-- TASK DESCRIPTION --
Look through the entries below for the string "text", and copy each line where it is found.

-- SOURCE RECORDS follows --

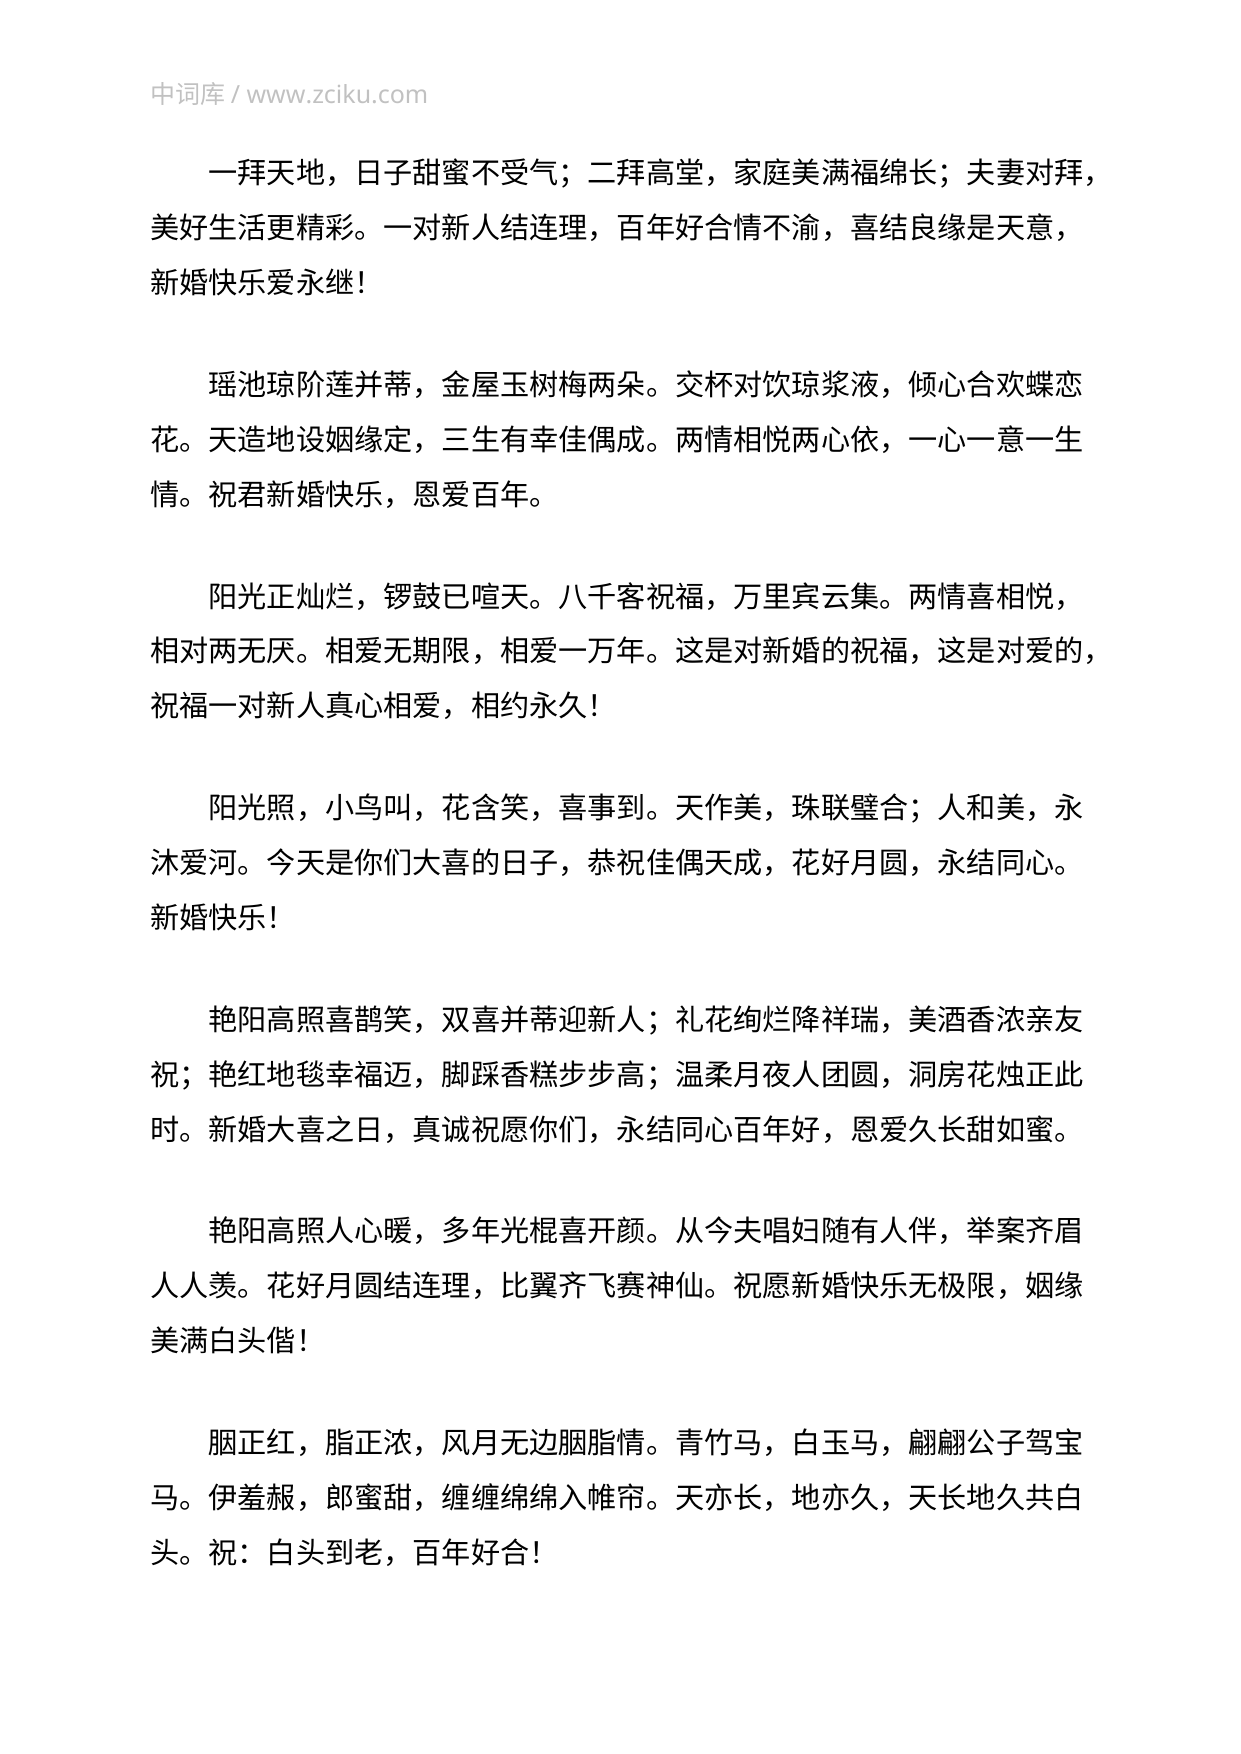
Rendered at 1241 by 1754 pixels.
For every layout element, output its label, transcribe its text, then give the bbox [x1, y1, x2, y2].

text 阳光正灿烂，锣鼓已喧天。八千客祝福，万里宾云集。两情喜相悦，相对两无厌。相爱无期限，相爱一万年。这是对新婚的祝福，这是对爱的，祝福一对新人真心相爱，相约永久！ [150, 573, 1090, 725]
text 一拜天地，日子甜蜜不受气；二拜高堂，家庭美满福绵长；夫妻对拜，美好生活更精彩。一对新人结连理，百年好合情不渝，喜结良缘是天意，新婚快乐爱永继！ [150, 150, 1090, 302]
text 艳阳高照喜鹊笑，双喜并蒂迎新人；礼花绚烂降祥瑞，美酒香浓亲友祝；艳红地毯幸福迈，脚踩香糕步步高；温柔月夜人团圆，洞房花烛正此时。新婚大喜之日，真诚祝愿你们，永结同心百年好，恩爱久长甜如蜜。 [150, 996, 1090, 1148]
text 瑶池琼阶莲并蒂，金屋玉树梅两朵。交杯对饮琼浆液，倾心合欢蝶恋花。天造地设姻缘定，三生有幸佳偶成。两情相悦两心依，一心一意一生情。祝君新婚快乐，恩爱百年。 [150, 362, 1090, 514]
text 胭正红，脂正浓，风月无边胭脂情。青竹马，白玉马，翩翩公子驾宝马。伊羞赧，郎蜜甜，缠缠绵绵入帷帘。天亦长，地亦久，天长地久共白头。祝：白头到老，百年好合！ [150, 1419, 1090, 1571]
text 阳光照，小鸟叫，花含笑，喜事到。天作美，珠联璧合；人和美，永沐爱河。今天是你们大喜的日子，恭祝佳偶天成，花好月圆，永结同心。新婚快乐！ [150, 785, 1090, 937]
text 艳阳高照人心暖，多年光棍喜开颜。从今夫唱妇随有人伴，举案齐眉人人羡。花好月圆结连理，比翼齐飞赛神仙。祝愿新婚快乐无极限，姻缘美满白头偕！ [150, 1208, 1090, 1360]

-- SOURCE RECORDS concluded --

-- RESPONSE AREA --
For every layout element, output its label, transcribe its text, then give the bbox [x1, y1, x2, y2].
text 阳光正灿烂，锣鼓已喧天。八千客祝福，万里宾云集。两情喜相悦，相对两无厌。相爱无期限，相爱一万年。这是对新婚的祝福，这是对爱的，祝福一对新人真心相爱，相约永久！ [150, 573, 1090, 725]
text 一拜天地，日子甜蜜不受气；二拜高堂，家庭美满福绵长；夫妻对拜，美好生活更精彩。一对新人结连理，百年好合情不渝，喜结良缘是天意，新婚快乐爱永继！ [150, 150, 1090, 302]
text 艳阳高照喜鹊笑，双喜并蒂迎新人；礼花绚烂降祥瑞，美酒香浓亲友祝；艳红地毯幸福迈，脚踩香糕步步高；温柔月夜人团圆，洞房花烛正此时。新婚大喜之日，真诚祝愿你们，永结同心百年好，恩爱久长甜如蜜。 [150, 996, 1090, 1148]
text 瑶池琼阶莲并蒂，金屋玉树梅两朵。交杯对饮琼浆液，倾心合欢蝶恋花。天造地设姻缘定，三生有幸佳偶成。两情相悦两心依，一心一意一生情。祝君新婚快乐，恩爱百年。 [150, 362, 1090, 514]
text 胭正红，脂正浓，风月无边胭脂情。青竹马，白玉马，翩翩公子驾宝马。伊羞赧，郎蜜甜，缠缠绵绵入帷帘。天亦长，地亦久，天长地久共白头。祝：白头到老，百年好合！ [150, 1419, 1090, 1571]
text 阳光照，小鸟叫，花含笑，喜事到。天作美，珠联璧合；人和美，永沐爱河。今天是你们大喜的日子，恭祝佳偶天成，花好月圆，永结同心。新婚快乐！ [150, 785, 1090, 937]
text 艳阳高照人心暖，多年光棍喜开颜。从今夫唱妇随有人伴，举案齐眉人人羡。花好月圆结连理，比翼齐飞赛神仙。祝愿新婚快乐无极限，姻缘美满白头偕！ [150, 1208, 1090, 1360]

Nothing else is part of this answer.